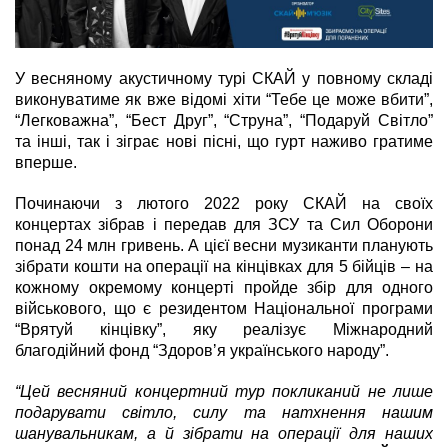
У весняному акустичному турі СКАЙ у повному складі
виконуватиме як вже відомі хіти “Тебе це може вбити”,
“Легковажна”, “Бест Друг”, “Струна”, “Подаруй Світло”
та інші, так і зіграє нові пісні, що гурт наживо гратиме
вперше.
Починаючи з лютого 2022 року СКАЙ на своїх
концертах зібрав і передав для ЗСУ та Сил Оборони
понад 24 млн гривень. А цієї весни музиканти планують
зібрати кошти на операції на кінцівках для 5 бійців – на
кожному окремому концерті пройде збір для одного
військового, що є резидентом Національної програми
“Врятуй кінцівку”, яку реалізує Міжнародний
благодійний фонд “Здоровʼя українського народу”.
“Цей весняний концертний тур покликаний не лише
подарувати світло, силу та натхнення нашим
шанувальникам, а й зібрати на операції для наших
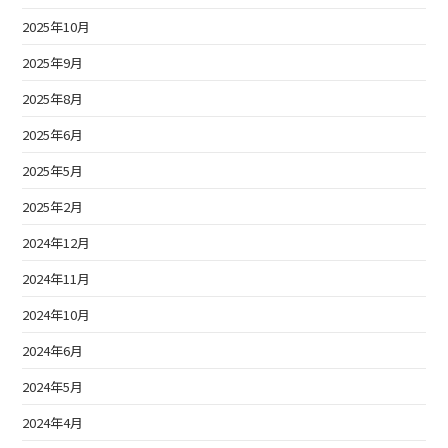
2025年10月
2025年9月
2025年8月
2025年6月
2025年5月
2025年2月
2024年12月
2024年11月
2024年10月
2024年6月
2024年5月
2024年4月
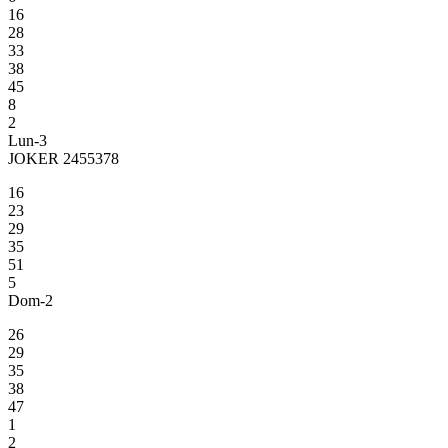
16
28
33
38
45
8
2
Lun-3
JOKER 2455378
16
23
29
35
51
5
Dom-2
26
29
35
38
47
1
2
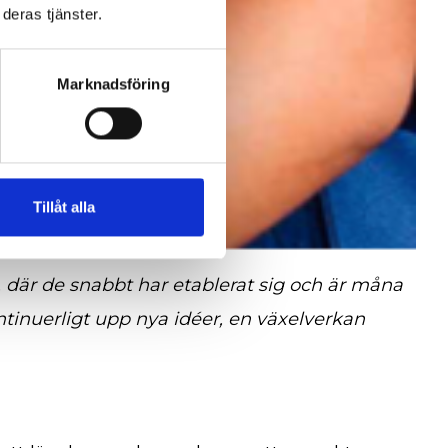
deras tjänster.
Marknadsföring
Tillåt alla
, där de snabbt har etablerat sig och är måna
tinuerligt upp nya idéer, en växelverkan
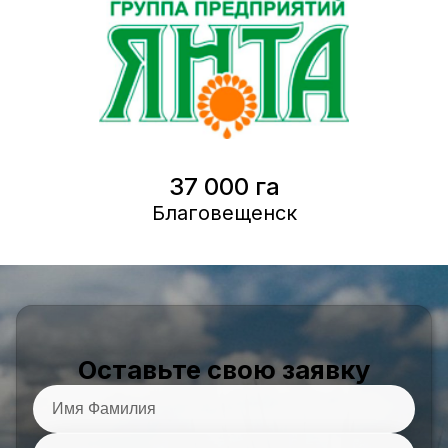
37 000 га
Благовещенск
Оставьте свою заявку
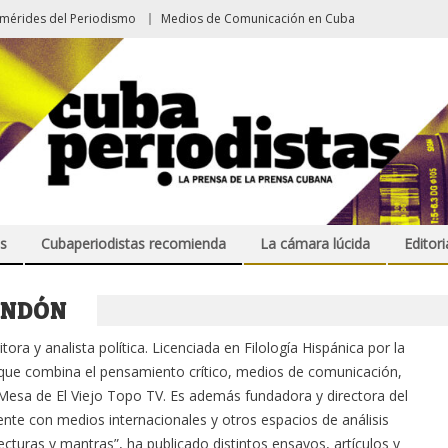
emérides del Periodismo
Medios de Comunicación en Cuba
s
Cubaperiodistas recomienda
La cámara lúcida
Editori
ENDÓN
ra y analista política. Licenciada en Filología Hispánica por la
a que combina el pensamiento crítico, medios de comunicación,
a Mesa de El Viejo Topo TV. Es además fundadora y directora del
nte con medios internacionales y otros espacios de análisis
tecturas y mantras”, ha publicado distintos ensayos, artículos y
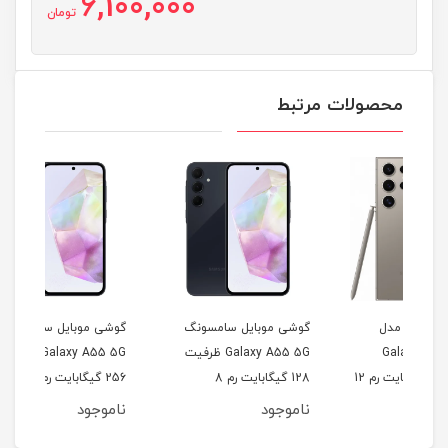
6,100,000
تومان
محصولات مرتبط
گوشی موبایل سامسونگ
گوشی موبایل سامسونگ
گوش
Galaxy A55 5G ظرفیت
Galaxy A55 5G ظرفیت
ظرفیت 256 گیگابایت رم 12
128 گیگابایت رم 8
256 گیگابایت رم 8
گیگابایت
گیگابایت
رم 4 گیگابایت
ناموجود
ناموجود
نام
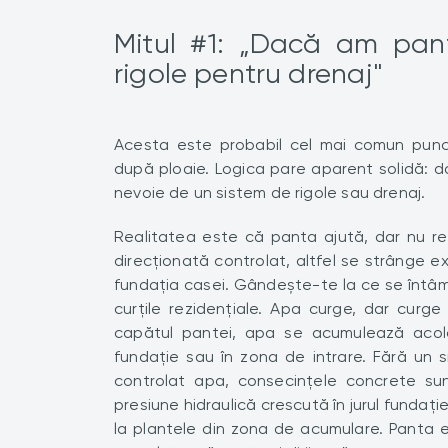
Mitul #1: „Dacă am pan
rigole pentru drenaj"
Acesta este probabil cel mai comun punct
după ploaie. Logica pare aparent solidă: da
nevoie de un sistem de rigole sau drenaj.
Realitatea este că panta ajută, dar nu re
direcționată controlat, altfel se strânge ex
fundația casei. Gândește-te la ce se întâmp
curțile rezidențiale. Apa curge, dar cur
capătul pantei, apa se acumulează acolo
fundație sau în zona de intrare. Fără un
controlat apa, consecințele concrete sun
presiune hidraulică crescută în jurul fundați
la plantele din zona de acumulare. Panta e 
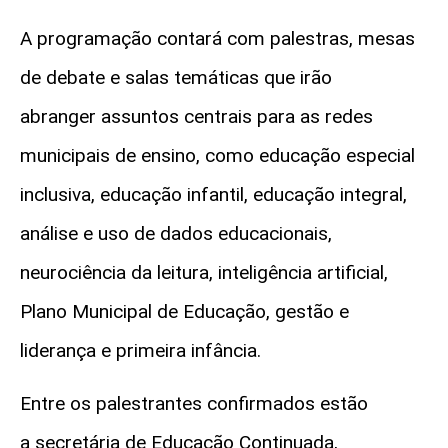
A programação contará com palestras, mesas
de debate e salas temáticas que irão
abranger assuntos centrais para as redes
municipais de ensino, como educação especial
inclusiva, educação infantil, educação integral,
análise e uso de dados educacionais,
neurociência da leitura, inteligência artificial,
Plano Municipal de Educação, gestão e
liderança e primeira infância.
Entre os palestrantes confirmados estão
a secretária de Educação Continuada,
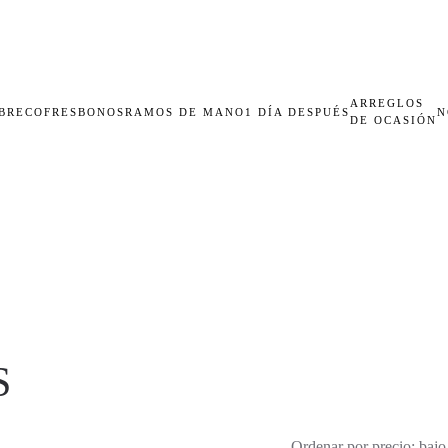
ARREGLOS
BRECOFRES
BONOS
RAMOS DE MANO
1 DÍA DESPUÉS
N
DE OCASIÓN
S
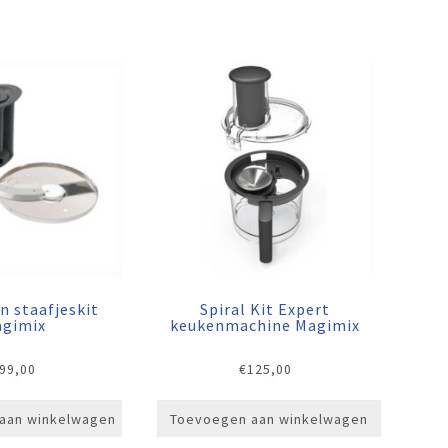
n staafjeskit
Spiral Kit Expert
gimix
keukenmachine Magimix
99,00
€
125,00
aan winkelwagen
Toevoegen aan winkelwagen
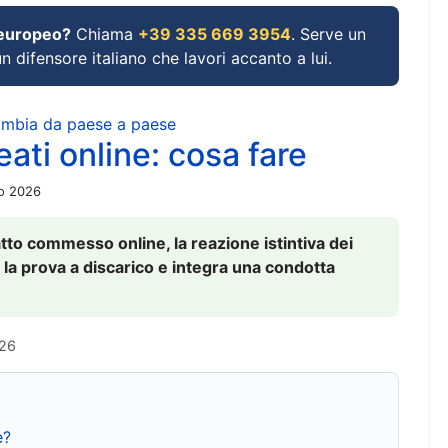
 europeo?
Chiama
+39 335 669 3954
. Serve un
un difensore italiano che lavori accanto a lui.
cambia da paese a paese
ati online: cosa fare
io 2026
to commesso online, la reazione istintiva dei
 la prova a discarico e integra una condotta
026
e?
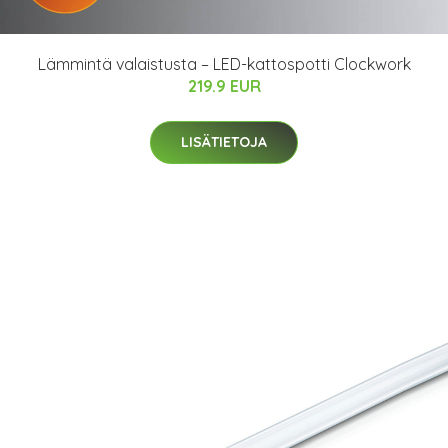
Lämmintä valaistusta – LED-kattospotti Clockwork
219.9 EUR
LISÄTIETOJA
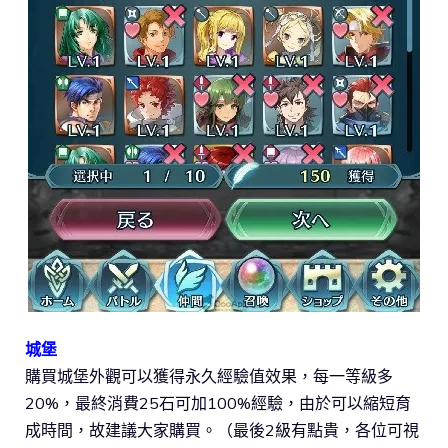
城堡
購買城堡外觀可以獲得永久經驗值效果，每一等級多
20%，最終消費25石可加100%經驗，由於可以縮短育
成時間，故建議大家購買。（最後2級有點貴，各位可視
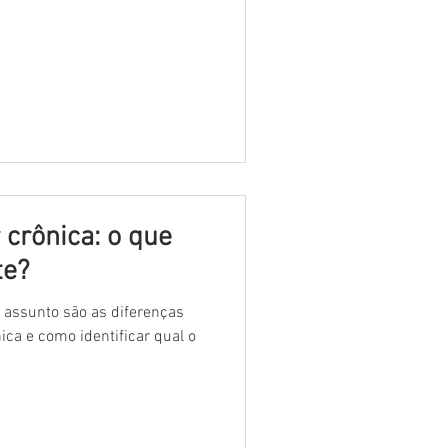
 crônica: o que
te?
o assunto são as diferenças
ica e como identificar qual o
========================
### Instruction
If the string "como" appears in a line of the entries, report the line.

### Your solution
municipais de ensino, como educação especial
ica e como identificar qual o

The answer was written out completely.